Build a self-hosted, voice-controlled mood tracker using Rhasspy and balena

Build your own mood tracker using off-the-shelf parts and open source tools for voice capture. Measure and monitor your (or a loved ones’) mood and access its dashboard remotely.

Mood trackers keep a record of a person’s mood at regular intervals. Their purpose is to help look for patterns in mood variations over time caused by different situations and circumstances. However, manually feeding data into a mood tracker can be a cumbersome task, and some people may have privacy concerns about using third-party mood tracking services.

In this blog post, I’ll show how I addressed both of these issues by building my own self-hosted, voice-controlled, mood tracker using off-the-shelf components (Rhasspy and balena!) without sending any sensitive data to the cloud. We’ll walk through some background information on this project first. If you’re looking to get started right away, jump to the build instructions.

This project is part of the balenaLabs residency program

The balenaLabs residency program is a team and community-wide project where balenistas take on a physical computing project to learn more about balena and various hobbyist or industrial use cases. There are a number of successful projects and build logs that can be seen on our blog or the Forums.

Community members are welcome to join in on the fun. Share your project on the Forums to let us know what you’re working on. We’re here to answer questions and help!


Concept

A mood tracker has two basic features: it allows users to log their mood at any given time, and produces visualizations they can use to identify patterns in the data. In order to build a mood tracker capable of delivering a smooth experience while preserving as much as possible the user’s privacy, I needed to come up with an intuitive interface for feeding data into the system, create a privacy preserving storage mechanism, and build some kind of dashboard for visualization.

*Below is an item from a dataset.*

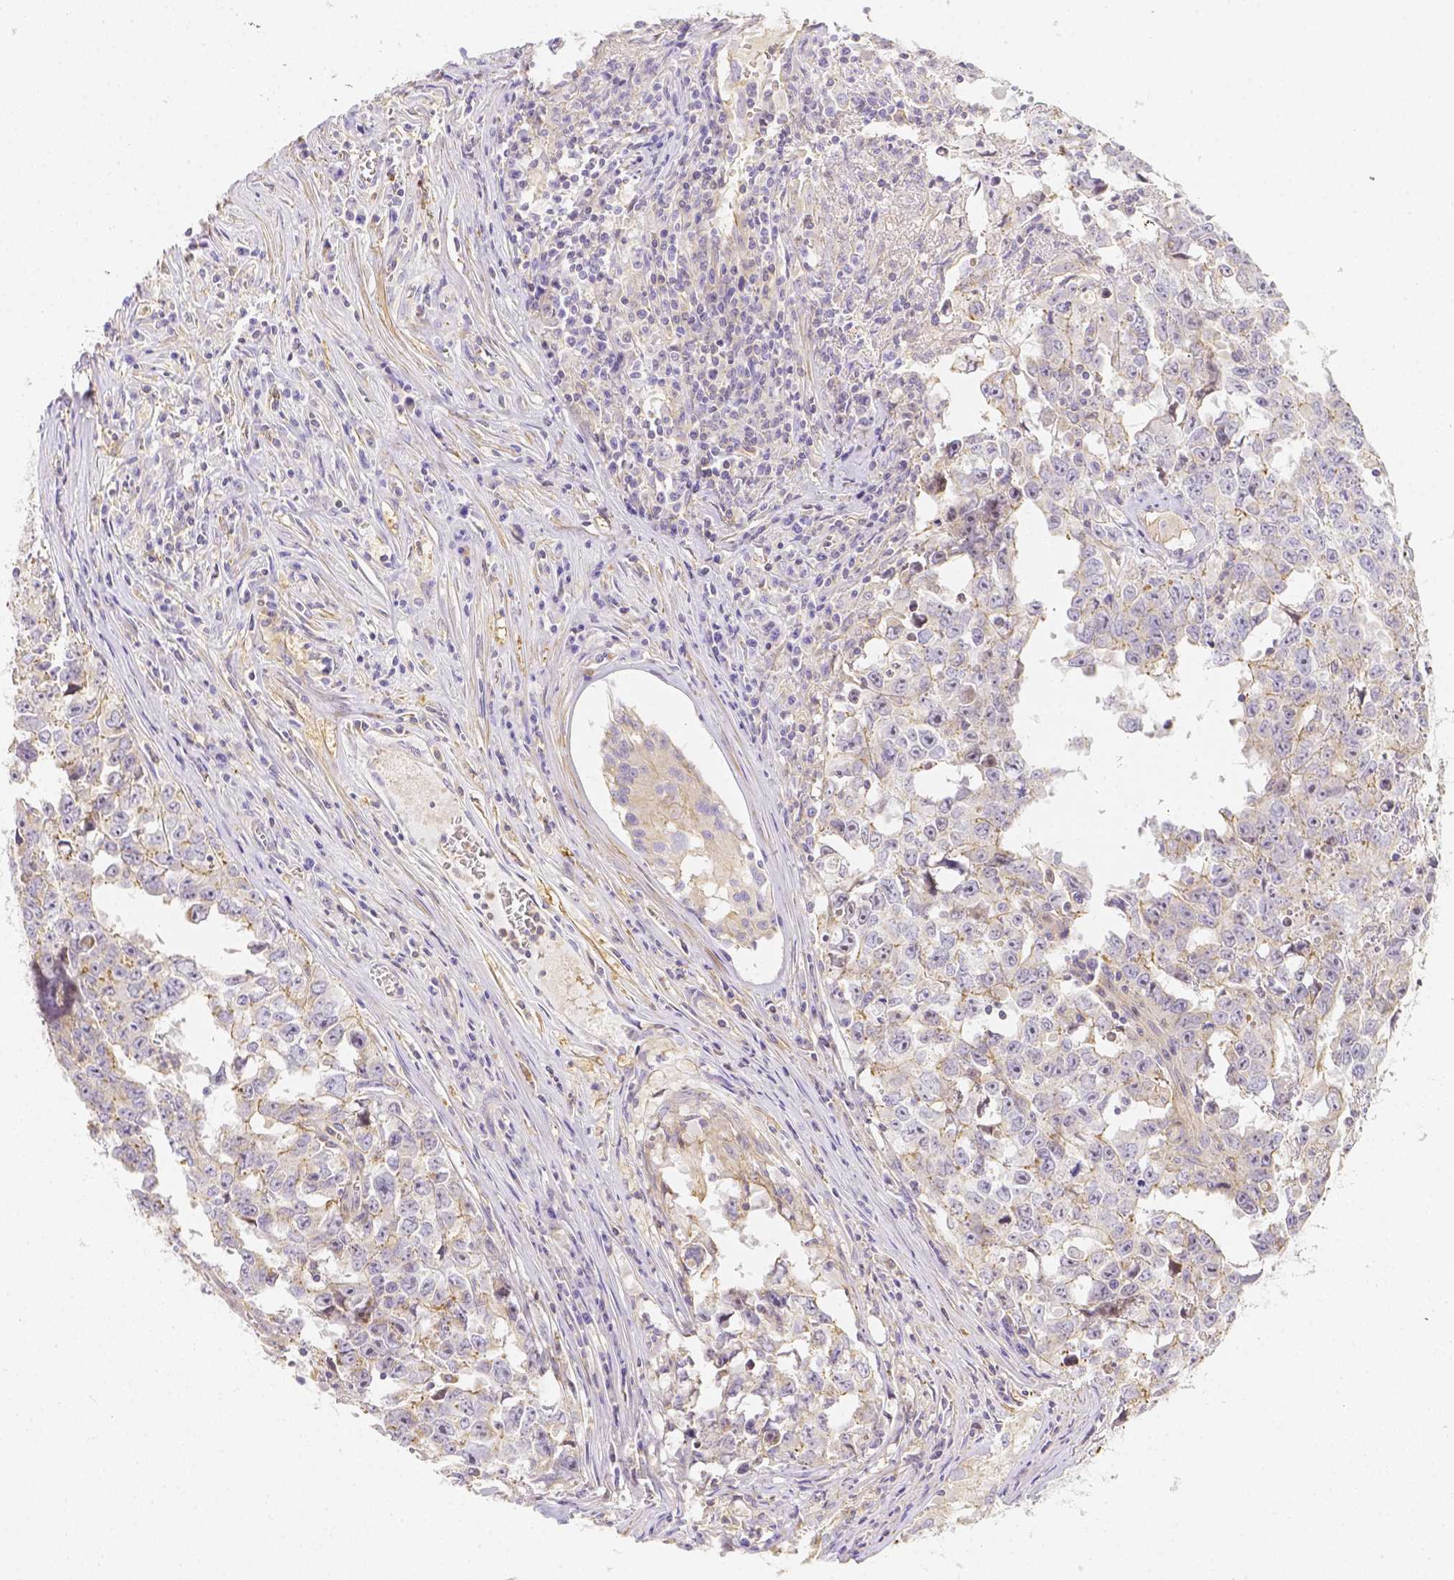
{"staining": {"intensity": "moderate", "quantity": "<25%", "location": "cytoplasmic/membranous"}, "tissue": "testis cancer", "cell_type": "Tumor cells", "image_type": "cancer", "snomed": [{"axis": "morphology", "description": "Carcinoma, Embryonal, NOS"}, {"axis": "topography", "description": "Testis"}], "caption": "Testis cancer (embryonal carcinoma) stained with immunohistochemistry (IHC) demonstrates moderate cytoplasmic/membranous staining in about <25% of tumor cells. (DAB IHC, brown staining for protein, blue staining for nuclei).", "gene": "ASAH2", "patient": {"sex": "male", "age": 22}}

Here's a high-level look at the Rhasspy and balena project

I came to the conclusion that it would be a good idea to use a single-board-computer to self-host my mood tracker, and a local database to ensure full control over the data. For visualization, I decided to build a responsive single-page-application (SPA).

The only missing piece was the interface for data ingestion.

Research

User interfaces are a key requirement in many IoT projects. While they are frequently implemented using buttons, LEDs, and displays, there are scenarios where it would simply be more convenient to have a voice user-interface. I believe this was one of those scenarios.

While the idea is not new, it was only recently that robust speech recognition became a reality. Thanks to recent breakthroughs in AI, products such as Google’s Home Assistant and Amazon Echo were able to set a new standard for man-machine interaction. These devices, however, are designed in such a way that any data collected is sent to the cloud for processing, which is a dealbreaker for people who, like me, are concerned about their privacy. If I wanted to use voice to feed data into my mood tracker, I had to figure out how to do this without relying on a cloud service so as to remain compliant with the privacy requirements.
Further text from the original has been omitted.